▸ **Texte source**:
Antoine de Caunes, l’enfant de la télé (entretien)

© Debby Termonia
Laurent Raphaël
Laurent Raphaël Rédacteur en chef Focus

A l’occasion de la sortie de son nouvel ouvrage, Perso, Antoine de Caunes est le rédacteur en chef de Focus, cette semaine. Entretien avec l’animateur, humoriste, acteur, écrivain et réalisateur, qui se dévoile dans ce recueil savoureux de chroniques conjuguant avec humour et tendresse moments intimes, souvenirs de rencontres interlopes et figures incontournables de son panthéon personnel, de Trenet à Peter Sellers.

Ceci est la version longue de l’entretien paru dans le Focus Vif du 14 octobre 2021.

Petit rappel pour les moins de 30 ans qui n’ont plus allumé leur poste de télévision -comme on disait avant- depuis le lancement d’Instagram ou qui ne laissent jamais traîner leurs oreilles sur les ondes des radios françaises entre 16 et 17 heures: Antoine de Caunes, c’était l’idole des jeunes, le gars qui a révolutionné plusieurs fois la télévision pendant les années 80 et 90. D’abord en y imposant des émissions de rock couillues à une époque où Léon Zitrone donnait le ton (compassé). Chorus, Rapido, Les Enfants du rock… ont forgé la culture musicale de plusieurs générations. Ensuite en participant activement à ce qu’on a appelé « l’esprit Canal » à travers ses multiples avatars, plus barrés les uns que les autres. Personne, à commencer par les invités, n’a oublié les apparitions hilarantes -en solo ou avec la complicité infernale du kamikaze José Garcia- de Didier l’Embrouille ou de Ouin-Ouin dans l’émission Nulle Part Ailleurs. Un arc auquel il faut encore ajouter quelques cordes: acteur (notamment chez Tonie Marshall et chez Mocky), réalisateur (Monsieur N., Désaccord parfait…), scénariste ou présentateur à neuf reprises de la cérémonie des César, qu’il a pris un malin plaisir à sortir du coma.

▸ **Travail demandé**: Modifiez l'entretien avec Antoine de Caunes en le recopiant en commençant par « Antoine de Caunes, l’enfant » et en allant jusqu'à « 14 octobre 2021. ». Remplacez « recueil » par « livre ».

▸ **Entrées fournies**:

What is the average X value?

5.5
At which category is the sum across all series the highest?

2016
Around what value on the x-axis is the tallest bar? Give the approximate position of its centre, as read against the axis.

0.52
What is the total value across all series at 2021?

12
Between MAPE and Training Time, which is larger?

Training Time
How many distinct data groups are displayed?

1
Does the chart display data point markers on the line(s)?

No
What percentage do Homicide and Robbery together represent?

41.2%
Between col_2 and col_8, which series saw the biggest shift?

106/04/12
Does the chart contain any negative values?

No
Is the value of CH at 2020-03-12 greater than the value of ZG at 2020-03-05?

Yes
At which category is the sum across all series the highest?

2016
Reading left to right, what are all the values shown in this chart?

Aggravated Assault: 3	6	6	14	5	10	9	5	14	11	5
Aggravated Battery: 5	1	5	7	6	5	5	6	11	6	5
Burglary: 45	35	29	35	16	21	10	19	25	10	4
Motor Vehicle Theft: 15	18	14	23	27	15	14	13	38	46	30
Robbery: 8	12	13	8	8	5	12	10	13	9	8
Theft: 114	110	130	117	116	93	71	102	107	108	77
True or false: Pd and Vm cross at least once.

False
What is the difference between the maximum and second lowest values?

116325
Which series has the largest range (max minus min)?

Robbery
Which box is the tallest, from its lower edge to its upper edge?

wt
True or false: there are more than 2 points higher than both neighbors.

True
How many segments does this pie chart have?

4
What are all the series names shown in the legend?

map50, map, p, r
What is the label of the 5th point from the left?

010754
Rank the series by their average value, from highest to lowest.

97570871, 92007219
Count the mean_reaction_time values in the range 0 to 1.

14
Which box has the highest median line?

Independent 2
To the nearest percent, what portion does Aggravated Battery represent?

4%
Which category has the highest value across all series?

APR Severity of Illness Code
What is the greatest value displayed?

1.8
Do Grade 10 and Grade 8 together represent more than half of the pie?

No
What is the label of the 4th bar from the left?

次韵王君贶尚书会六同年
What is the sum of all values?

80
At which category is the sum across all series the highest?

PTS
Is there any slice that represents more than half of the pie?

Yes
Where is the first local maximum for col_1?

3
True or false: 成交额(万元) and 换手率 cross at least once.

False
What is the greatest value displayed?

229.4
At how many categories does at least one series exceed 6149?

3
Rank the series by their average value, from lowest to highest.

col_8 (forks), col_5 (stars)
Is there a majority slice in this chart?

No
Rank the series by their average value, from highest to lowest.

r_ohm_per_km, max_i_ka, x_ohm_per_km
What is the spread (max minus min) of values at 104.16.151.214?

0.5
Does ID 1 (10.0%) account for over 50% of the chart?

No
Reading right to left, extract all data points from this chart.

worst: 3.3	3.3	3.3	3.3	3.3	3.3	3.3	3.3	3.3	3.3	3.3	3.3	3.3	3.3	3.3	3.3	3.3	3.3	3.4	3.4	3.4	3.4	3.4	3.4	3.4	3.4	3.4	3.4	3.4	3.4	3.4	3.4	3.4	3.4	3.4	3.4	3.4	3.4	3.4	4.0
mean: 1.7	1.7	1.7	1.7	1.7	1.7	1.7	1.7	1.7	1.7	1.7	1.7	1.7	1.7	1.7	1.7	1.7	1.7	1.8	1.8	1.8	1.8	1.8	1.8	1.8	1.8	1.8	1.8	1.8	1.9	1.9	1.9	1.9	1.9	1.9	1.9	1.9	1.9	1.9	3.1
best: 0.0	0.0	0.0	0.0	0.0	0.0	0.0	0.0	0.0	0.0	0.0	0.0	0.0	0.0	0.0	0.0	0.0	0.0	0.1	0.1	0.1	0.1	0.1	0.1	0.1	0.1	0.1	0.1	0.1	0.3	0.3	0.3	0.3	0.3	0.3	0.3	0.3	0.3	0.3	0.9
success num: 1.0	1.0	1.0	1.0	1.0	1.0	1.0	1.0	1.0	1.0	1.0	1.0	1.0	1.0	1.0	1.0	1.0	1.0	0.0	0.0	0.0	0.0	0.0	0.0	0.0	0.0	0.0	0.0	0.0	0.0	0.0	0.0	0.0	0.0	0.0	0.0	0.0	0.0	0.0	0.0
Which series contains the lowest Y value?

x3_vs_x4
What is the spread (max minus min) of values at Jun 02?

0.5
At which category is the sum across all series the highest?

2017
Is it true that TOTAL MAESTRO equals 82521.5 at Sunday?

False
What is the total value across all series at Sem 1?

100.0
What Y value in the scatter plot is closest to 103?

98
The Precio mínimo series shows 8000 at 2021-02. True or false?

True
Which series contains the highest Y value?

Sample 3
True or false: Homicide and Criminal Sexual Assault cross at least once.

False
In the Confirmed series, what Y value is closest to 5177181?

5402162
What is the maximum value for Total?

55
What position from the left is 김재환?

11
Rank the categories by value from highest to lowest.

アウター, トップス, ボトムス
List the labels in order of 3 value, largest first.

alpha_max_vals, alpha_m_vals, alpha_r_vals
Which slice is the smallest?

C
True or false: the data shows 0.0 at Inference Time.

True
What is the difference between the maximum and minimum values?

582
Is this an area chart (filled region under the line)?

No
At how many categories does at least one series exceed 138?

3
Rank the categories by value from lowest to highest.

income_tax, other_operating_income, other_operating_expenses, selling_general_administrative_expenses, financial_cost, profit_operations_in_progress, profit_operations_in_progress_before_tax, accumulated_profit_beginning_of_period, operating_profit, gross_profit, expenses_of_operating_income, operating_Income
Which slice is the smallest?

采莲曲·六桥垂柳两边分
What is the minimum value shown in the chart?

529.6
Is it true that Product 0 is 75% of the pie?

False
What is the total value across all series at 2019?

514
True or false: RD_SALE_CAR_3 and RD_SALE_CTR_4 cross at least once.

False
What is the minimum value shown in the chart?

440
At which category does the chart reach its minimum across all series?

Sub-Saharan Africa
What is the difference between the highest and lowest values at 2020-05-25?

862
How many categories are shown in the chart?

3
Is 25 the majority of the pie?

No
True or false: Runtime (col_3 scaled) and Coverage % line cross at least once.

▸ **Corrigé de l'exercice**:
Antoine de Caunes, l’enfant de la télé (entretien)

© Debby Termonia
Laurent Raphaël
Laurent Raphaël Rédacteur en chef Focus

A l’occasion de la sortie de son nouvel ouvrage, Perso, Antoine de Caunes est le rédacteur en chef de Focus, cette semaine. Entretien avec l’animateur, humoriste, acteur, écrivain et réalisateur, qui se dévoile dans ce livre savoureux de chroniques conjuguant avec humour et tendresse moments intimes, souvenirs de rencontres interlopes et figures incontournables de son panthéon personnel, de Trenet à Peter Sellers.

Ceci est la version longue de l’entretien paru dans le Focus Vif du 14 octobre 2021.